From the line holding "vfov_deg: 9.8" through the line holding "exposure_s: 1/60" below, write out every line exactly; include both of those lines and drop the pictures.

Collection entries
*-*-*
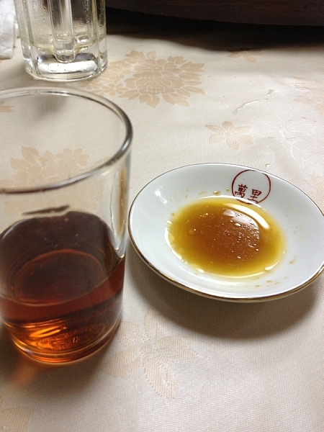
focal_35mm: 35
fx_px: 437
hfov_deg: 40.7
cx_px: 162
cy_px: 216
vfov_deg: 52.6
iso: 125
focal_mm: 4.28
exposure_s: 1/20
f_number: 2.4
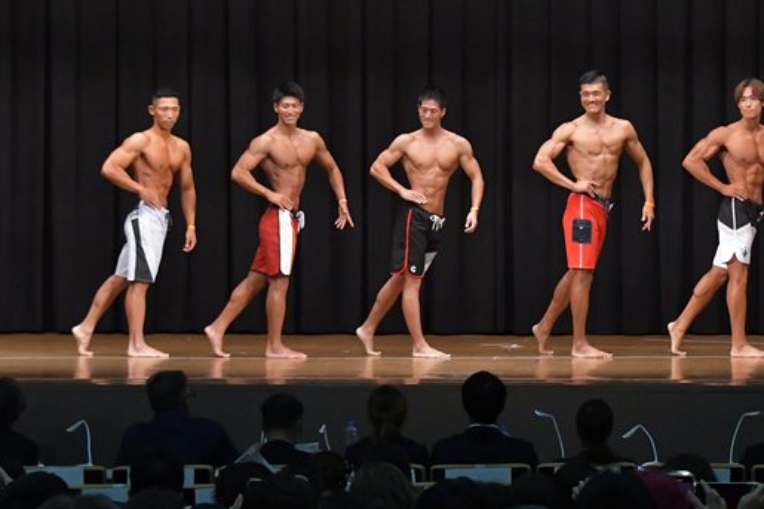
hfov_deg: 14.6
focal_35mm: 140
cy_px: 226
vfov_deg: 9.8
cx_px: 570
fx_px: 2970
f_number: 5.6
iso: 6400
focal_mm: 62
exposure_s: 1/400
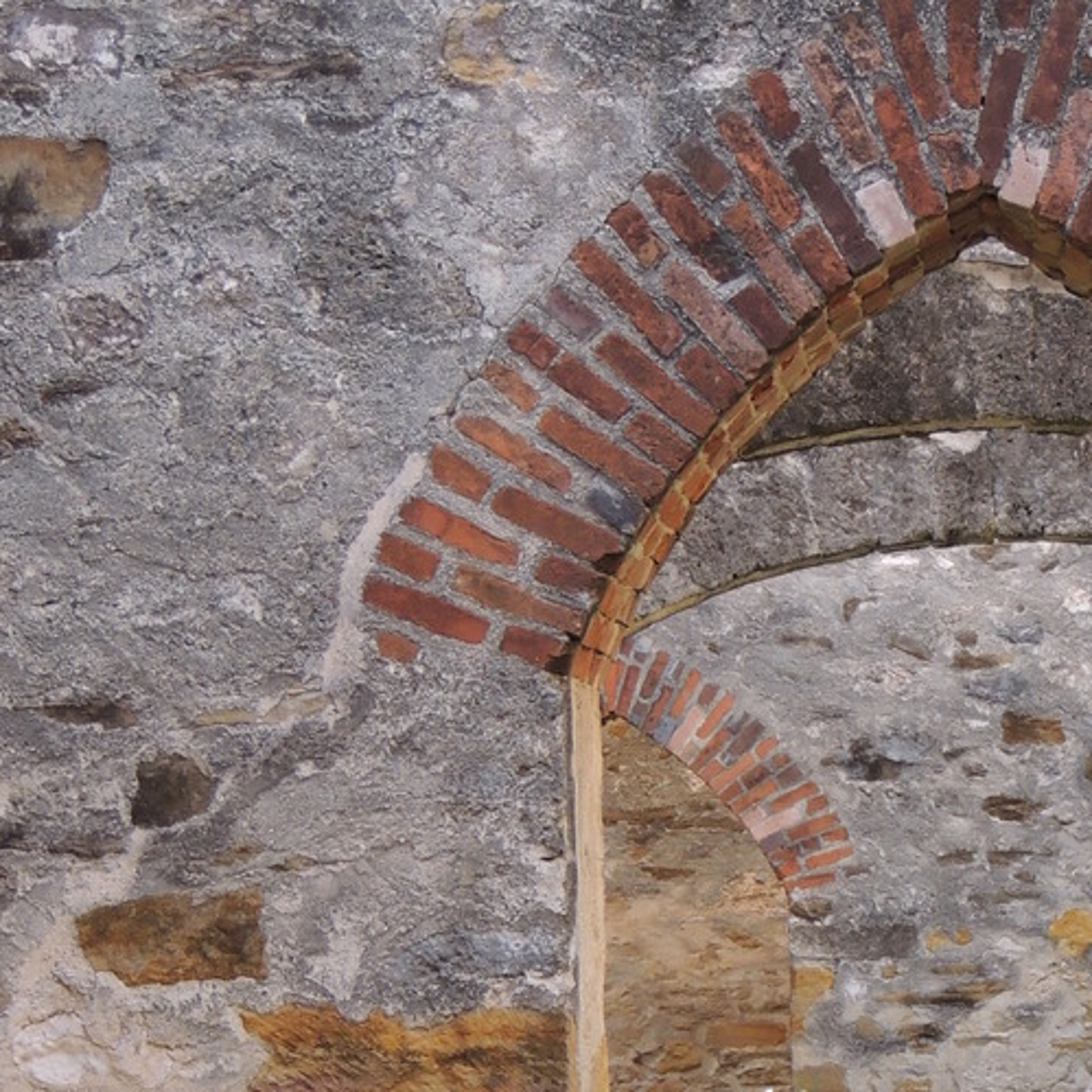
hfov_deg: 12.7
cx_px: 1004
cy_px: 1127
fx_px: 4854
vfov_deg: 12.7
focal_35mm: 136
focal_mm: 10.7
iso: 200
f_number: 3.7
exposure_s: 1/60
*-*-*
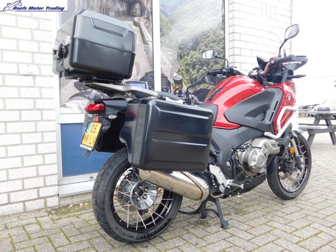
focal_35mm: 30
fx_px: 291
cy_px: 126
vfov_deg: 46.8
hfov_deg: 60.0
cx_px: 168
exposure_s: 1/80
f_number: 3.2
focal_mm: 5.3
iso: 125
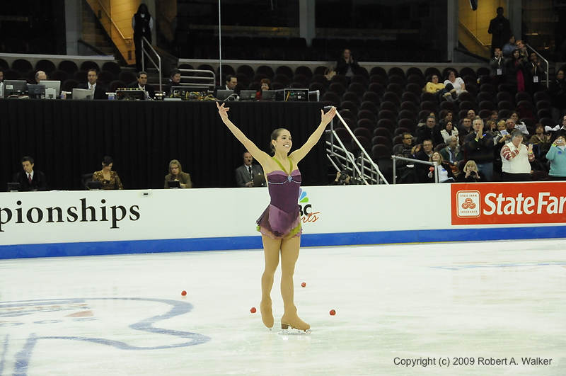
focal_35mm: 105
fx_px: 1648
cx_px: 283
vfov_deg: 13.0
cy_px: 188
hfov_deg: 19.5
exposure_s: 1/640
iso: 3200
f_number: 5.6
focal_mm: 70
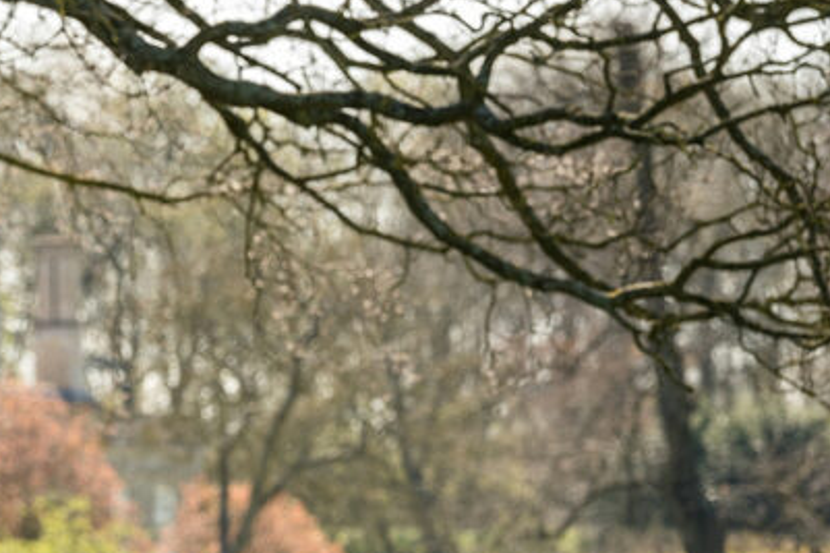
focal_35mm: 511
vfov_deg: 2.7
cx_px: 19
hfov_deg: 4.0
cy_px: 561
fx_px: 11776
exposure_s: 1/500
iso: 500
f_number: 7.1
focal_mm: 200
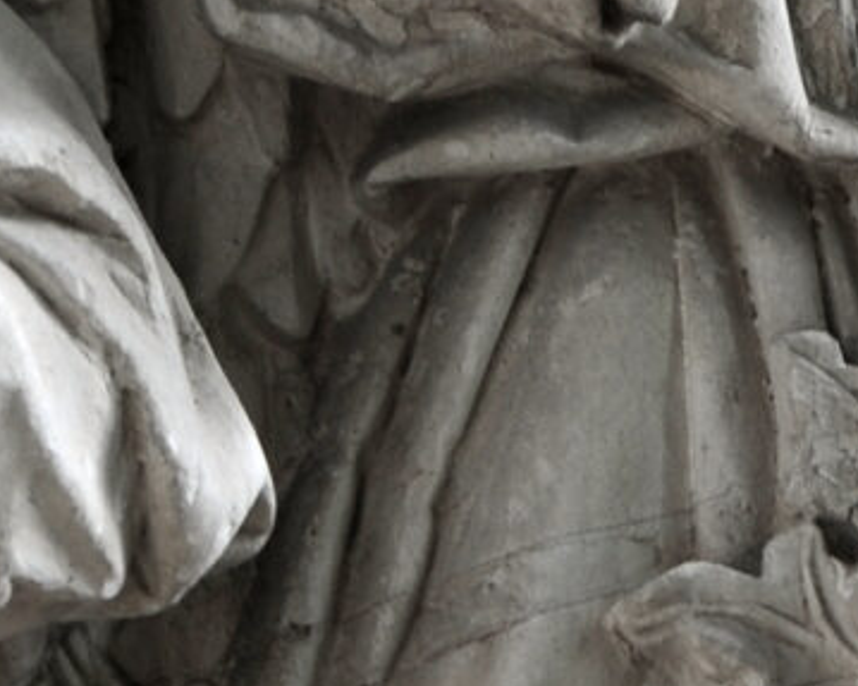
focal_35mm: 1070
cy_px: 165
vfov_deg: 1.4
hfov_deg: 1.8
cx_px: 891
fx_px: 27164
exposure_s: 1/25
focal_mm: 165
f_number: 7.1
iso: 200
*-*-*
YOUR RESPONSE>
vfov_deg: 9.8
cx_px: 570
fx_px: 2970
f_number: 5.6
iso: 6400
focal_mm: 62
exposure_s: 1/400
hfov_deg: 12.7
cx_px: 1004
cy_px: 1127
fx_px: 4854
vfov_deg: 12.7
focal_35mm: 136
focal_mm: 10.7
iso: 200
f_number: 3.7
exposure_s: 1/60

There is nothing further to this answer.